Minimum qualifications:

3+ years in software, data, or applied ML (or equivalent practical experience).
Strong Python or TypeScript; comfort with APIs/SDKs and JSON schemas.
Hands-on experience with modern LLMs, embeddings, vector stores, and evaluation techniques.
Experience designing experiments with clear acceptance criteria for model behavior.
Excellent written communication and a safety- and reliability-first mindset.

Preferred qualifications:

RAG at scale (indexing pipelines, hybrid search, metadata filtering).
Fine-tuning/adapters and advanced tool/function calling.
MLOps/observability for LLMs (prompt/version telemetry, tracing, cost controls).
Domain experience in support automation, knowledge search, or productivity tools.
Knowledge of data privacy, safety guardrails, and prompt injection mitigations.

About the role

We’re looking for an AI Prompt Engineer to design, test, and scale high-quality prompts and prompt-driven workflows across our products. You’ll sit at the intersection of product, applied ML, and engineering—turning fuzzy user needs into reliable LLM behaviors, then hardening those behaviors for production.

How we work

Remote-friendly with flexible collaboration hours. We value clear writing, measurable outcomes, and safety-first design. You’ll partner closely with PM, Design, and Engineering to get real features into customers’ hands.
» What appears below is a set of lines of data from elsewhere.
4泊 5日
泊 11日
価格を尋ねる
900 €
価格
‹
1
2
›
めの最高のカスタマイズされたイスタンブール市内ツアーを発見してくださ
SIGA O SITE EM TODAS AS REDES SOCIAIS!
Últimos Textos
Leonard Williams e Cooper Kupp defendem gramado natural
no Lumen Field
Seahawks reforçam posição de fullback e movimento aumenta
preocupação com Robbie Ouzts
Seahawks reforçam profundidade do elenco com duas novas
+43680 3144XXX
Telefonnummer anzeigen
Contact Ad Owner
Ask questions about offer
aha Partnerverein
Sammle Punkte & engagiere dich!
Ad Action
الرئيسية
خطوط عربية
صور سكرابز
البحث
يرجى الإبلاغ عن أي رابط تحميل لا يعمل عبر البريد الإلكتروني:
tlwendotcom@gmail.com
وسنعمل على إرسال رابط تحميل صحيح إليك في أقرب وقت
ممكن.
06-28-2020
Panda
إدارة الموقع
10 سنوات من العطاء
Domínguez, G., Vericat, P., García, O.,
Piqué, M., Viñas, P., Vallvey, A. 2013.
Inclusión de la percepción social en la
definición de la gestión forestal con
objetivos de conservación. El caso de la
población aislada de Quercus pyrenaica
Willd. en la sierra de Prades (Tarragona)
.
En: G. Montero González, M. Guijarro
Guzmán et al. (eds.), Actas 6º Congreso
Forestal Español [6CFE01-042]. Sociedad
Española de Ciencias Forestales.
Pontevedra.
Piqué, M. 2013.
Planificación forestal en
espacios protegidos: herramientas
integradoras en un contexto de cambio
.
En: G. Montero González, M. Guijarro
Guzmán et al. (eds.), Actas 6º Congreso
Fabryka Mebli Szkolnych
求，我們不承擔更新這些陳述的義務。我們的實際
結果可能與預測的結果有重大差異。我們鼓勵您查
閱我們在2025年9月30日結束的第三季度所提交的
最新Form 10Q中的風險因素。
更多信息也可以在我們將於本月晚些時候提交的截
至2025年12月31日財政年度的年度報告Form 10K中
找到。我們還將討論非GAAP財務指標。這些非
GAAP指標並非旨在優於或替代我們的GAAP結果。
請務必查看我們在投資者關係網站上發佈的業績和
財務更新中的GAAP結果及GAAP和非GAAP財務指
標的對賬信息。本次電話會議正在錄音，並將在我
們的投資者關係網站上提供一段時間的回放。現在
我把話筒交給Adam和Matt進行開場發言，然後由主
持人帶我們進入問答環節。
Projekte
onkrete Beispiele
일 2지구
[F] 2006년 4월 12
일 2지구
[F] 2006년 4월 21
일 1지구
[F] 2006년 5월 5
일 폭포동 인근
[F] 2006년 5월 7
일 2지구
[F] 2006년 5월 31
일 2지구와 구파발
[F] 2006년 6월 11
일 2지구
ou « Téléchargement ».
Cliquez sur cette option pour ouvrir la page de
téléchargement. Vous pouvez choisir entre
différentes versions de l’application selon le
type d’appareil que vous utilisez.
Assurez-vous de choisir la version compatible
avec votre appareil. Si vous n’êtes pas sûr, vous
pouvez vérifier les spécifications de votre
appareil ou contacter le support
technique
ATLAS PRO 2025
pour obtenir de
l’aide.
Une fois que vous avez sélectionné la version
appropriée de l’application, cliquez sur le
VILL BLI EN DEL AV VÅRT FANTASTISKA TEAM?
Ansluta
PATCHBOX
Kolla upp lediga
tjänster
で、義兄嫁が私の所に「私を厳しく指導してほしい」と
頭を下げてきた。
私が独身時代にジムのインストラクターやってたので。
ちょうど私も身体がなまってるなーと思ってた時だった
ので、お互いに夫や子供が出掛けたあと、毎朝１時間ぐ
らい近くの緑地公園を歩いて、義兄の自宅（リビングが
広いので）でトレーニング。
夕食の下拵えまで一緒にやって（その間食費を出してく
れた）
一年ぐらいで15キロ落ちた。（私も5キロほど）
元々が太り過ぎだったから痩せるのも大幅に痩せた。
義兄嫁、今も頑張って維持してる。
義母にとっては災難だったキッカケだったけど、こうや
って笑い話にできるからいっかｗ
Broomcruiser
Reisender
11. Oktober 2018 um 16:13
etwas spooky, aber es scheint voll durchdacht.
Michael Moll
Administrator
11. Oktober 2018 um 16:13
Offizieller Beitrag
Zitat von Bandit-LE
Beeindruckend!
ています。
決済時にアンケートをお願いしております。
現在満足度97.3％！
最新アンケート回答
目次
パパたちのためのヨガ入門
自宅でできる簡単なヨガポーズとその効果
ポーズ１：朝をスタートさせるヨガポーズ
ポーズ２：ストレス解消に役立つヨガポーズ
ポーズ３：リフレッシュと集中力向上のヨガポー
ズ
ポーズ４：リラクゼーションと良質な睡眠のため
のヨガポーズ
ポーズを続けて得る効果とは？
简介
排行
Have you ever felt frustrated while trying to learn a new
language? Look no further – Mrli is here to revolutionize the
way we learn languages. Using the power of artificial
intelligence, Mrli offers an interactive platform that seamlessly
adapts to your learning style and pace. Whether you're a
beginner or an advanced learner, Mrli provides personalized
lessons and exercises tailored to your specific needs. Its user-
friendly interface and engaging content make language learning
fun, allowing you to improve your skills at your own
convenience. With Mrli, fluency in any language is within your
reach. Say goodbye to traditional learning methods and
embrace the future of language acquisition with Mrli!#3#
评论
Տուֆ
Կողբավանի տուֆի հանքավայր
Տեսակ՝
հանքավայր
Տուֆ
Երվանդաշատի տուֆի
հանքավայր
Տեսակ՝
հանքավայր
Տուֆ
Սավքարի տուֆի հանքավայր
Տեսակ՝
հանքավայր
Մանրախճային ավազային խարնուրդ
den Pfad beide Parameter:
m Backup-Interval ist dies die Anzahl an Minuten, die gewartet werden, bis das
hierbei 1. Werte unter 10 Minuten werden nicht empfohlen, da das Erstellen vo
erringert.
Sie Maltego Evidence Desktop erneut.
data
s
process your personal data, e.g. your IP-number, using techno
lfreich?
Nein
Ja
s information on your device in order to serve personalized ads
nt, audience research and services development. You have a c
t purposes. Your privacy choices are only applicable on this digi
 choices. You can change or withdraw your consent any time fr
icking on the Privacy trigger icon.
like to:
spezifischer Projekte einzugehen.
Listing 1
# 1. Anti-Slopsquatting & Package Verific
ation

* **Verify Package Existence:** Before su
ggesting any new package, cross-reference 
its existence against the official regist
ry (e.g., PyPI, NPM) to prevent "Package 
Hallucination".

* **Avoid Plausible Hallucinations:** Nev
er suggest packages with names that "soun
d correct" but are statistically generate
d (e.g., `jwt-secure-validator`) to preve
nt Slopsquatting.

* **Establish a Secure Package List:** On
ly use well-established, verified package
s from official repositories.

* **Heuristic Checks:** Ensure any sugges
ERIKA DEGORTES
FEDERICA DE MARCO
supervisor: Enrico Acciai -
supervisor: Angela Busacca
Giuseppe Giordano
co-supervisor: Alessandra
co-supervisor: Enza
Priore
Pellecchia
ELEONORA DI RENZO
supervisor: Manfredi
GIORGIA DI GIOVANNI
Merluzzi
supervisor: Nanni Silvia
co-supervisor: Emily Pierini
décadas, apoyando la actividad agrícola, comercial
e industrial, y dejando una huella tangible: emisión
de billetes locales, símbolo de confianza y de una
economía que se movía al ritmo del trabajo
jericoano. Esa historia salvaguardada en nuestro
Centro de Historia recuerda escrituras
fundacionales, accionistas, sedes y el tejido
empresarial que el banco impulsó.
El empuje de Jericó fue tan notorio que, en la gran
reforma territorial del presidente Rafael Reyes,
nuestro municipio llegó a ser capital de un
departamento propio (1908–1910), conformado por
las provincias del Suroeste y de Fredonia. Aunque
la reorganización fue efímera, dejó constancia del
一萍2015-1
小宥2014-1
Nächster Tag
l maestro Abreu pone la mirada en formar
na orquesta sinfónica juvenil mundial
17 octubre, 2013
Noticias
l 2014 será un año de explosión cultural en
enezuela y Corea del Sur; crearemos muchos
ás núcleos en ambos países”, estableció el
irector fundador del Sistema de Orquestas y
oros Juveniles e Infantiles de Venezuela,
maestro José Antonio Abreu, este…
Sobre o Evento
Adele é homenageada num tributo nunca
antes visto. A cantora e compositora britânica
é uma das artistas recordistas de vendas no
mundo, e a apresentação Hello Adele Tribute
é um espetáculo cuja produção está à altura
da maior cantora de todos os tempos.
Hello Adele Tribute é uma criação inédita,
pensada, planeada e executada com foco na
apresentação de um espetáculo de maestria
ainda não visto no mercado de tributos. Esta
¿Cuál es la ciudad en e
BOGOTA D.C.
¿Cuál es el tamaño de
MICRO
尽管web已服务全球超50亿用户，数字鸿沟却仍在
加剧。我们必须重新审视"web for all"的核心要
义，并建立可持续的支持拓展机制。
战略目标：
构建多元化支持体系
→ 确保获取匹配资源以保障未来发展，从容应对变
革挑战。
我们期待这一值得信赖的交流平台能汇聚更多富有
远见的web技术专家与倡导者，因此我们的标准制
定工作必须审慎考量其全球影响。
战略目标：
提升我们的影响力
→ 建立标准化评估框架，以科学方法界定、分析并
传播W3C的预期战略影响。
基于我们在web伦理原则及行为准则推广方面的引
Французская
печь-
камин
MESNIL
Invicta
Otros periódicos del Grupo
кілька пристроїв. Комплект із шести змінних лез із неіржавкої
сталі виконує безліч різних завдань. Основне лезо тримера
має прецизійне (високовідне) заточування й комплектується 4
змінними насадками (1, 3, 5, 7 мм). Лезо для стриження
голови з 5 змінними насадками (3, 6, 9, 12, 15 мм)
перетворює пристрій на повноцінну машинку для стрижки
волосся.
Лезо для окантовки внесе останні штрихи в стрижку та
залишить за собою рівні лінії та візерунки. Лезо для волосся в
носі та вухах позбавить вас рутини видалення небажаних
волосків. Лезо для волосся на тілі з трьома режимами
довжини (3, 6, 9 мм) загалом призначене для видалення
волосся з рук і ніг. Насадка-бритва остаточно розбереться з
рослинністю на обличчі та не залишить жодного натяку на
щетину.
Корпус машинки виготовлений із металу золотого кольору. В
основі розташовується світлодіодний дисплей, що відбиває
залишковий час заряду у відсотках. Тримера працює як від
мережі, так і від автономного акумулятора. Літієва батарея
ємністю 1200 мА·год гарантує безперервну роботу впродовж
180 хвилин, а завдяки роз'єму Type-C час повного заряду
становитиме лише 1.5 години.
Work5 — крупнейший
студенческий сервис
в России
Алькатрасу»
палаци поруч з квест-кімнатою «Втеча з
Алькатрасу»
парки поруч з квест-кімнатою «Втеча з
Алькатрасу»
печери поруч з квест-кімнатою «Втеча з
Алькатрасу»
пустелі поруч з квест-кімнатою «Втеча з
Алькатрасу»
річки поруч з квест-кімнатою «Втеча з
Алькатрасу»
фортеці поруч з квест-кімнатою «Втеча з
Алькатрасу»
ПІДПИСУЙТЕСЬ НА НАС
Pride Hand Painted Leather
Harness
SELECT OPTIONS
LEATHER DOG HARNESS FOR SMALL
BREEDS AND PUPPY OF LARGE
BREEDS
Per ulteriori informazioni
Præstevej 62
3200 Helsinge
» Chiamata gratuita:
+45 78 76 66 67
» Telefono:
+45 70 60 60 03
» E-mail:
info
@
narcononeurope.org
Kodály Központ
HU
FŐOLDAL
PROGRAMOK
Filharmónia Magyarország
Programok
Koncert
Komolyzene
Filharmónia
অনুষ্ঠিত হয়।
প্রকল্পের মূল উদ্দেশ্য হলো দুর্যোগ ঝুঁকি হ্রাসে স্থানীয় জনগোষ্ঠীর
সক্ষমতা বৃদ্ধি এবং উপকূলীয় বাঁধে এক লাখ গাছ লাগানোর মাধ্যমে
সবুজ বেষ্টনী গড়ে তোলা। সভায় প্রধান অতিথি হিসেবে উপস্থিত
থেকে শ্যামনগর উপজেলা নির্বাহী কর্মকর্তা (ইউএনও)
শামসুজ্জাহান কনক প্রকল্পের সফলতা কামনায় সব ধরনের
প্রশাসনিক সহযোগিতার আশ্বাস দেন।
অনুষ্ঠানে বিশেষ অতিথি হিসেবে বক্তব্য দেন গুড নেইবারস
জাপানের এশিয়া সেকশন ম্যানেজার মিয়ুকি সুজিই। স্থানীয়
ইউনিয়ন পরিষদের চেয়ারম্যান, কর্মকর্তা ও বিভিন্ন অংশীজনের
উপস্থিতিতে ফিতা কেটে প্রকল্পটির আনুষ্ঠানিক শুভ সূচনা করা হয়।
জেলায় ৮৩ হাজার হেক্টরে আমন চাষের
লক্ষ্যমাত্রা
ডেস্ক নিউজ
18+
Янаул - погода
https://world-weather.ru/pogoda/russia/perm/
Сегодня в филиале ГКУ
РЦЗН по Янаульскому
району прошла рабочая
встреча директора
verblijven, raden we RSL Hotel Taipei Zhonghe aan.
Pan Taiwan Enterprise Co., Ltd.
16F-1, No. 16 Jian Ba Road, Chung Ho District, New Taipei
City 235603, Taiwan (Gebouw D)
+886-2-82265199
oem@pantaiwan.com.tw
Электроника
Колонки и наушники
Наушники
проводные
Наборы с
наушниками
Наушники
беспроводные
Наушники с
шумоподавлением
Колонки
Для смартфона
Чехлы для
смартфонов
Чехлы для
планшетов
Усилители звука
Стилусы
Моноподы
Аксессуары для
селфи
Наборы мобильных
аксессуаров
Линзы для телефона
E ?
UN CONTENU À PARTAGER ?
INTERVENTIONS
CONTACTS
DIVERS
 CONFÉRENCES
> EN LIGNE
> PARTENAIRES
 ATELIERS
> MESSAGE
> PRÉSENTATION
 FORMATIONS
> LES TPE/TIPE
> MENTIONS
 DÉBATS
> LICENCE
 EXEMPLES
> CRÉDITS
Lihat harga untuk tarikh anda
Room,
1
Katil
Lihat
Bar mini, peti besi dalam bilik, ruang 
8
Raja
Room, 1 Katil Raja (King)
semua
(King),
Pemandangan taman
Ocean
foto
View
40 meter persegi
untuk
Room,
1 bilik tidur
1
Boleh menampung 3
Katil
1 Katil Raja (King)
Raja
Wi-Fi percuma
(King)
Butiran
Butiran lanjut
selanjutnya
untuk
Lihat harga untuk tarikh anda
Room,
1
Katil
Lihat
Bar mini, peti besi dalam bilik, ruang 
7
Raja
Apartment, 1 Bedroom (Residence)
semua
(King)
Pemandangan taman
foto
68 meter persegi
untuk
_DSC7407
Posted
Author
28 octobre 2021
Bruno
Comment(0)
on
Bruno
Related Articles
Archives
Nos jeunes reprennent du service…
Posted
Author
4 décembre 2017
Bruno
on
What success looks like (first 90 days)

Reduce hallucinations by ≥30% on a target task through prompt/eval iteration.
Launch one production prompt flow with <2% failure rate and a clear rollback plan.
Publish a prompt style guide and decision log adopted by partner teams.

How to apply

Send your resume/portfolio (prompt samples/eval reports welcome) to contact@held-accountable.com with subject AI Prompt Engineer – [Your Name].

Responsibilities

Design and iterate prompts (zero-/few-shot, tool/function calling, JSON-mode) for Q&A, summarization, extraction, and agentic workflows
Build evaluation harnesses (automatic + human-in-the-loop) to measure quality, hallucinations, latency, and cost.
Create prompt chains/graphs and retrieval-augmented generation (RAG) pipelines; tune chunking, metadata, and citations.
Partner with PM/Design to translate requirements into LLM specs: context windows, grounding data, fallbacks, and guardrails.
Instrument A/B tests and track metrics: answer quality, deflection/containment, CSAT, and unit cost.
Productionize flows with versioning, observability/tracing, retries/rate limits, safety filters, and incident playbooks.
Maintain a prompt library with documentation, reusable patterns, and red-teaming checklists.